Exercise directions — Please give the number of lines in the material below that contain "Бали", without further comment.

┌──

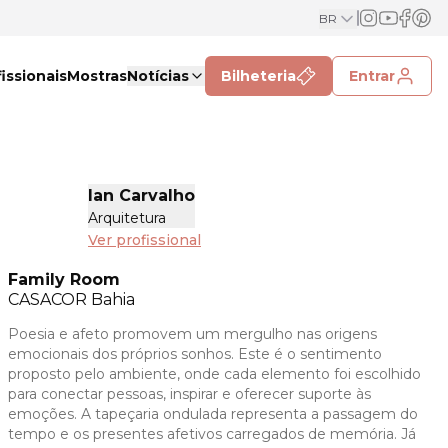
BR
issionais
Mostras
Notícias
Bilheteria
Entrar
lan Carvalho
Arquitetura
Ver profissional
Family Room
CASACOR
Bahia
Poesia e afeto promovem um mergulho nas origens
emocionais dos próprios sonhos. Este é o sentimento
proposto pelo ambiente, onde cada elemento foi escolhido
para conectar pessoas, inspirar e oferecer suporte às
emoções. A tapeçaria ondulada representa a passagem do
tempo e os presentes afetivos carregados de memória. Já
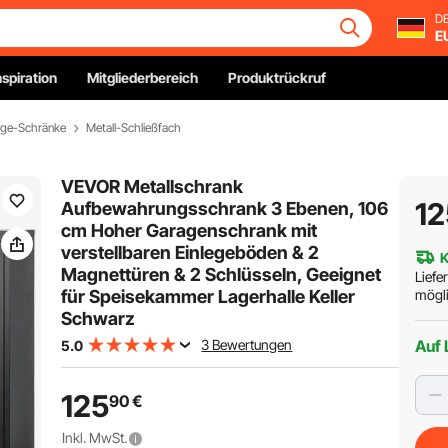
DE
E
nspiration
Mitgliederbereich
Produktrückruf
ge-Schränke
Metall-Schließfach
VEVOR Metallschrank
12
Aufbewahrungsschrank 3 Ebenen, 106
cm Hoher Garagenschrank mit
verstellbaren Einlegeböden & 2
K
Magnettüren & 2 Schlüsseln, Geeignet
Liefe
für Speisekammer Lagerhalle Keller
mögli
Schwarz
3 Bewertungen
Auf 
5.0
125
90
€
Inkl. MwSt.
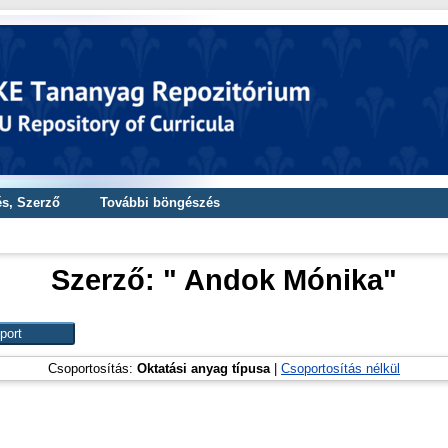
s, Szerző
További böngészés
Szerző: "
Andok Mónika
"
Csoportosítás:
Oktatási anyag típusa
|
Csoportosítás nélkül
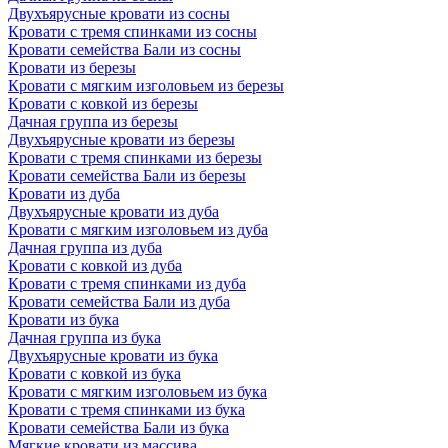
Двухъярусные кровати из сосны
Кровати с тремя спинками из сосны
Кровати семейства Бали из сосны
Кровати из березы
Кровати с мягким изголовьем из березы
Кровати с ковкой из березы
Дачная группа из березы
Двухъярусные кровати из березы
Кровати с тремя спинками из березы
Кровати семейства Бали из березы
Кровати из дуба
Двухъярусные кровати из дуба
Кровати с мягким изголовьем из дуба
Дачная группа из дуба
Кровати с ковкой из дуба
Кровати с тремя спинками из дуба
Кровати семейства Бали из дуба
Кровати из бука
Дачная группа из бука
Двухъярусные кровати из бука
Кровати с ковкой из бука
Кровати с мягким изголовьем из бука
Кровати с тремя спинками из бука
Кровати семейства Бали из бука
Мягкие кровати из массива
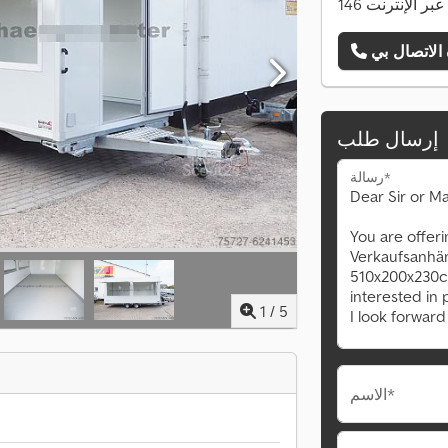
ات عبر الإنترنت
إرسال طلب
رسالة*
1
/
5
الاسم*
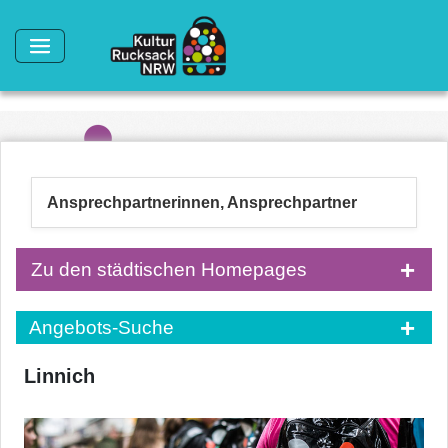
Direkt zum Inhalt
Ansprechpartnerinnen, Ansprechpartner
Zu den städtischen Homepages
Angebots-Suche
Linnich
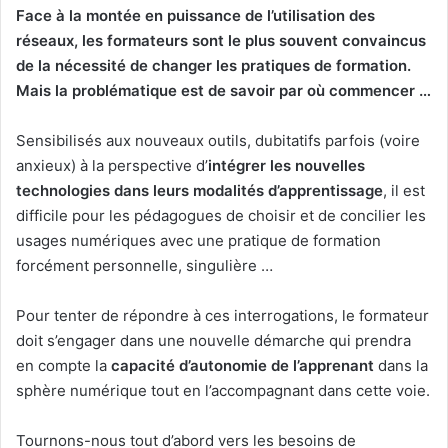
Face à la montée en puissance de l’utilisation des
réseaux, les formateurs sont le plus souvent convaincus
de la nécessité de changer les pratiques de formation.
Mais la problématique est de savoir par où commencer …
Sensibilisés aux nouveaux outils, dubitatifs parfois (voire
anxieux) à la perspective d’
intégrer les nouvelles
technologies dans leurs modalités d’apprentissage
, il est
difficile pour les pédagogues de choisir et de concilier les
usages numériques avec une pratique de formation
forcément personnelle, singulière …
Pour tenter de répondre à ces interrogations, le formateur
doit s’engager dans une nouvelle démarche qui prendra
en compte la
capacité d’autonomie de l’apprenant
dans la
sphère numérique tout en l’accompagnant dans cette voie.
Tournons-nous tout d’abord vers les besoins de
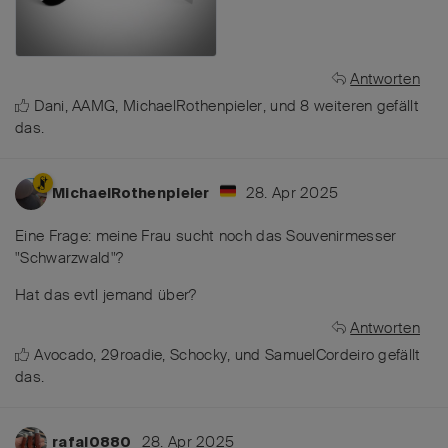
Antworten
Dani
,
AAMG
,
MichaelRothenpieler
, und
8
weiteren
gefällt
das
.
28. Apr 2025
MichaelRothenpieler
Eine Frage: meine Frau sucht noch das Souvenirmesser
"Schwarzwald"?
Hat das evtl jemand über?
Antworten
Avocado
,
29roadie
,
Schocky
, und
SamuelCordeiro
gefällt
das
.
28. Apr 2025
rafal0880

└──

Answer to the exercise — 4